*Exercise requirements*
Write out every line below again exactly as it stands, skipping each image.
Data below: Begin
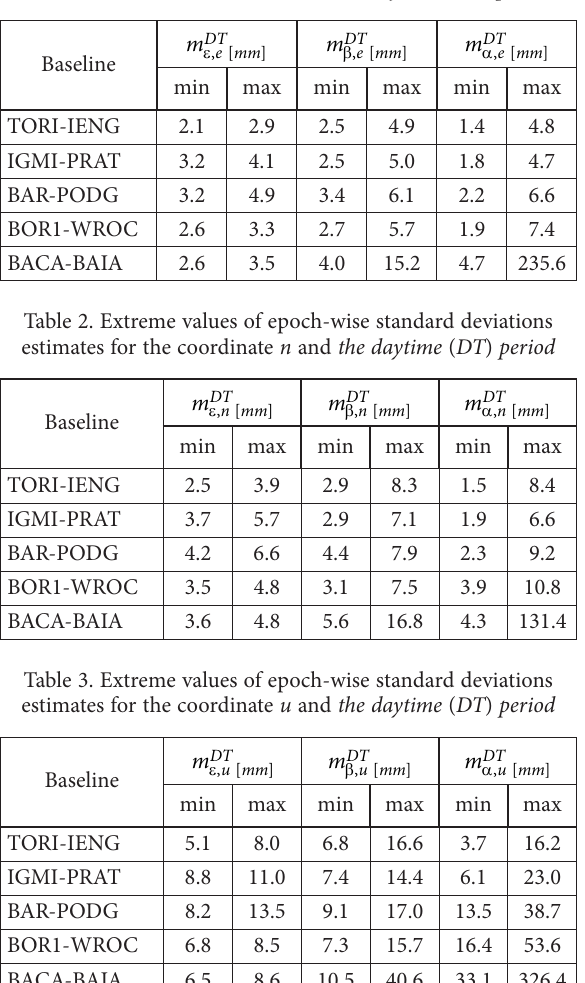
Table 4. Extreme values of epoch-wise standard deviations estimates for the coordinate e and the nighttime ( NT ) period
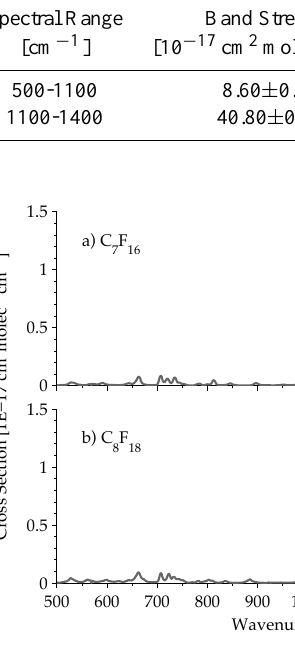
Fig. 3. Average absorption cross-section for (a) C 7 F 16 and (b) C 8 F 18 measured at 1cm − 1 resolution and 296K. The spectra were measured over a range of 500–4000cm − 1 , although only the main spectral features are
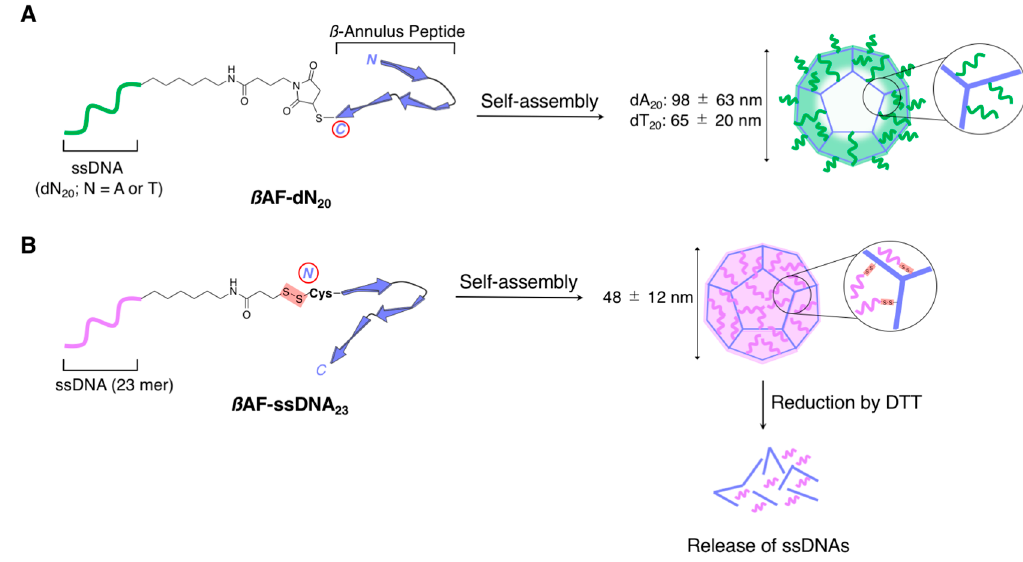
Figure 11. ( A ) Schematic representation of the self-assembly of β -annulus fragment ( β AF )_dN 20 [N = A ( β AF_dA 20 ) or T ( β AF_dT 20 )] to form spherical capsular architectures that displayed the nucleic acids at their exterior surfaces. ( B ) Schematic representation of the self-assembly of β AF_ssDNA 23 to form spherical capsular architectures that encapsulated the nucleic acids. Adapted from ref 88. Copyright 2017 John Wiley and Sons Publisher. Adapted from [95]. Copyright 2019 the Chemical Society of Japan.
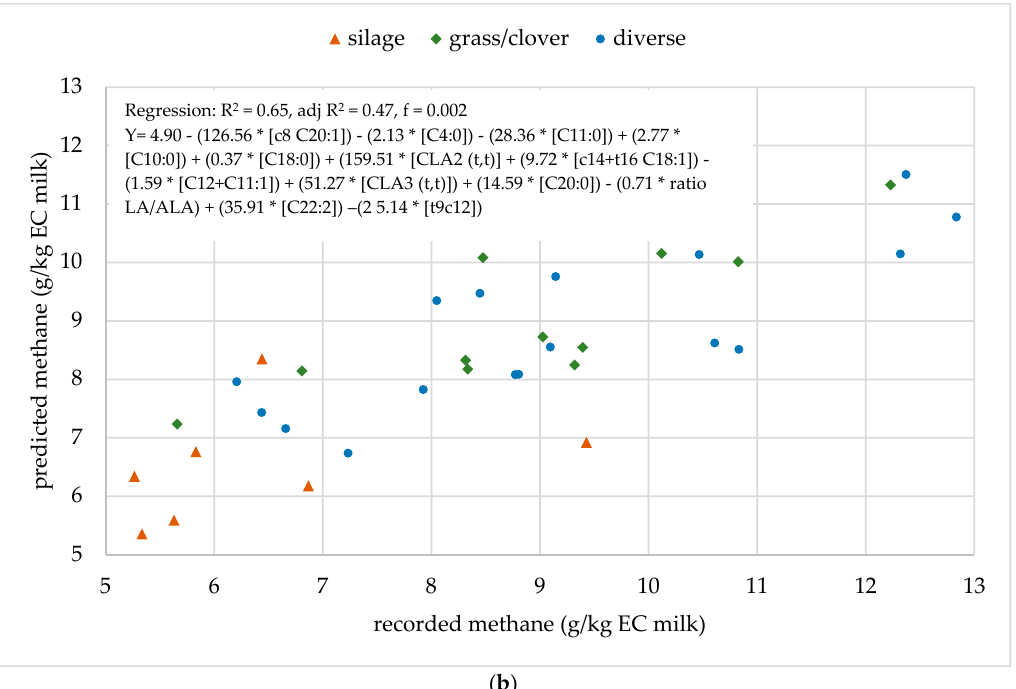
Figure 2. Measured vs. predicted methane output ( a ) per day and ( b ) per kg energy-corrected milk yield, coded according to forage type .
Data below: End
*Task result*
Table 4. Extreme values of epoch-wise standard deviations estimates for the coordinate e and the nighttime ( NT ) period
Fig. 3. Average absorption cross-section for (a) C 7 F 16 and (b) C 8 F 18 measured at 1cm − 1 resolution and 296K. The spectra were measured over a range of 500–4000cm − 1 , although only the main spectral features are
Figure 11. ( A ) Schematic representation of the self-assembly of β -annulus fragment ( β AF )_dN 20 [N = A ( β AF_dA 20 ) or T ( β AF_dT 20 )] to form spherical capsular architectures that displayed the nucleic acids at their exterior surfaces. ( B ) Schematic representation of the self-assembly of β AF_ssDNA 23 to form spherical capsular architectures that encapsulated the nucleic acids. Adapted from ref 88. Copyright 2017 John Wiley and Sons Publisher. Adapted from [95]. Copyright 2019 the Chemical Society of Japan.
Figure 2. Measured vs. predicted methane output ( a ) per day and ( b ) per kg energy-corrected milk yield, coded according to forage type .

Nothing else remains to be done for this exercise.